Prove that the polynomial $(x-1)(x-2)\cdots(x-n) + 1$, $ n\ge1 $, $ n\ne4 $ is irreducible over $\mathbb Z$

Question

I try to solve this problem. I seems to come close to the end but I can't get the conclusion. Can someone help me complete my proof. Thanks

Show that the polynomial $h(x) = (x-1)(x-2)\cdots(x-n) + 1$ is irreducible over $\mathbb Z$ for all $n\ge1$ and $ n\ne4$.

Suppose $h(x) = f(x) g(x)$, then we must have $f(i)g(i) = 1$ for all $i = 1,2,...n$. So both $f(i)$ and $g(i)$ are $1$ or $-1$. In either case, $m(x) = f(x) - g(x)$ has degree smaller than $n$ and have $n$ different roots ($1,2,...,n$). So we must have $m(x) = 0$. Then $h(x) = f(x)^{2}$. So $n$ must be even. Let $n = 2k$. Because $f(x)$ has degree $k$, there are $k$ values from $\{1,2,...,2k\}$ at which $f(x)$ is $1$ and $k$ values at which $f(x)$ is $-1$.
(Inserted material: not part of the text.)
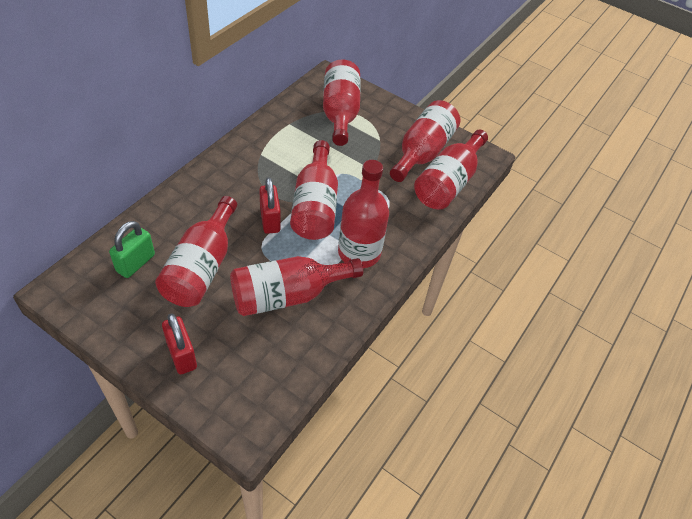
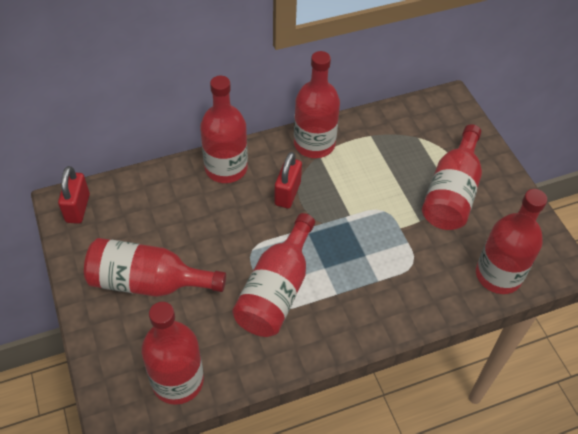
green padlock: [109,221,155,278] = 1 -> none = 0

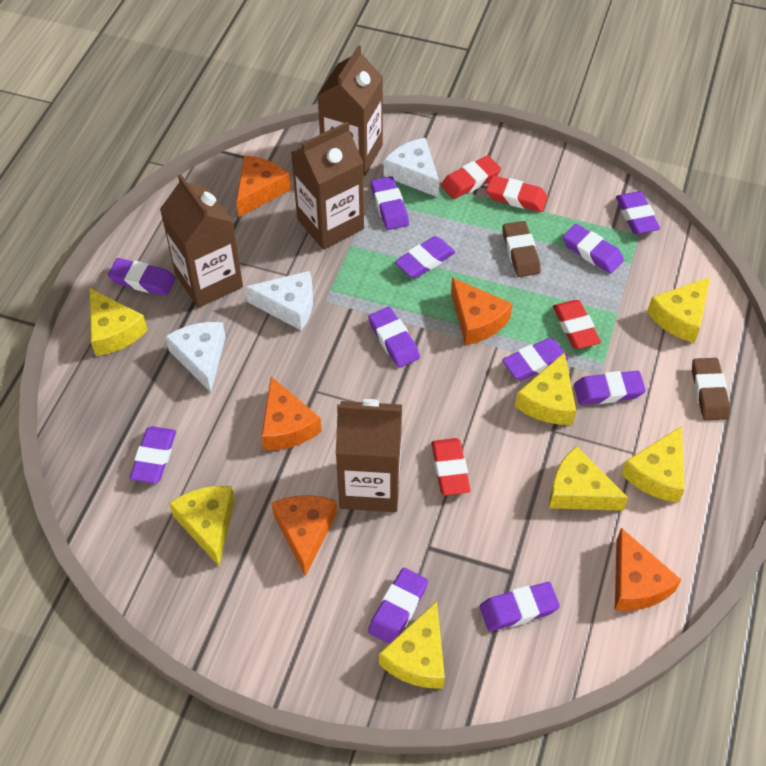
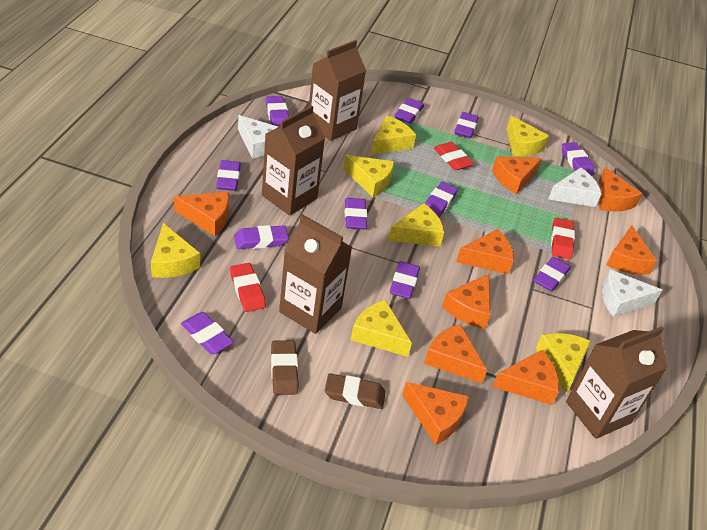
orange cheese: [236,155,291,217] [261,376,322,450] [272,495,337,576] [451,278,513,345] [615,528,681,611] = 5 -> [174,192,229,236] [402,382,469,445] [424,324,487,384] [442,274,490,329] [456,229,514,274] [492,156,542,194] [492,350,559,405] [599,167,642,212] [606,225,657,275] = 9
red eraser: [431,438,470,495] [441,156,501,199] [486,175,548,212] [553,300,601,349] = 4 -> [230,263,266,312] [434,142,474,170] [551,218,575,259] = 3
This is where I got stuck. Hope some one can help me solve this. Thanks.

Answer 1

AS @Calvin Lin suggest, I write down the complete answer here for someone who need.

From my deduction above, we must have $h(x) = f(x)^{2}$. And there are $k$ values from $\{1,2,...,2k\}$ at which $f(x)$ is $1$ and $k$ values at which $f(x)$ is $-1$.

Let $I$ is subset of $\{1,2,...,2k\}$ consists of elements at which $f(x)$ is $1$ and $J$ is subset of $\{1,2,...,2k\}$ consists elements at which $f(x)$ is $-1$. It's easy to see that if $n = 2$, then $h(x)$ is irreducible, and $n \neq 4$, so we just consider the case $n \ge 6$, which means that $k \ge 3$.

Suppose $I$ consists of $1$. $J$ has at least $3$ distinct elements greater than $1$, so there exists an elment $u$ in $J$ such that $u - 1 \ge 3$. But we must have $u - 1 | f(u) - f(1) = -2$, contradiction.

Answer 2

For $n\geq 7$ the irreducibility follows from following criterion of Pólya (see Polynomials by Prasolov).

(Pólya). Let $f$ be a polynomial of degree $n$ with integer coefficients and define $m=\lfloor\frac{n+1}{2} \rfloor$. Suppose that, for $n$ different integers $a_1,\dots,a_n$ we have $|f(a_i)|<2^{-m}m!$ and the numbers $a_1,\dots,a_n$ are not roots of $f$. Then $f$ is irreducible.

Choose $a_i=i$ and for $n \geq 7$ the claim follows.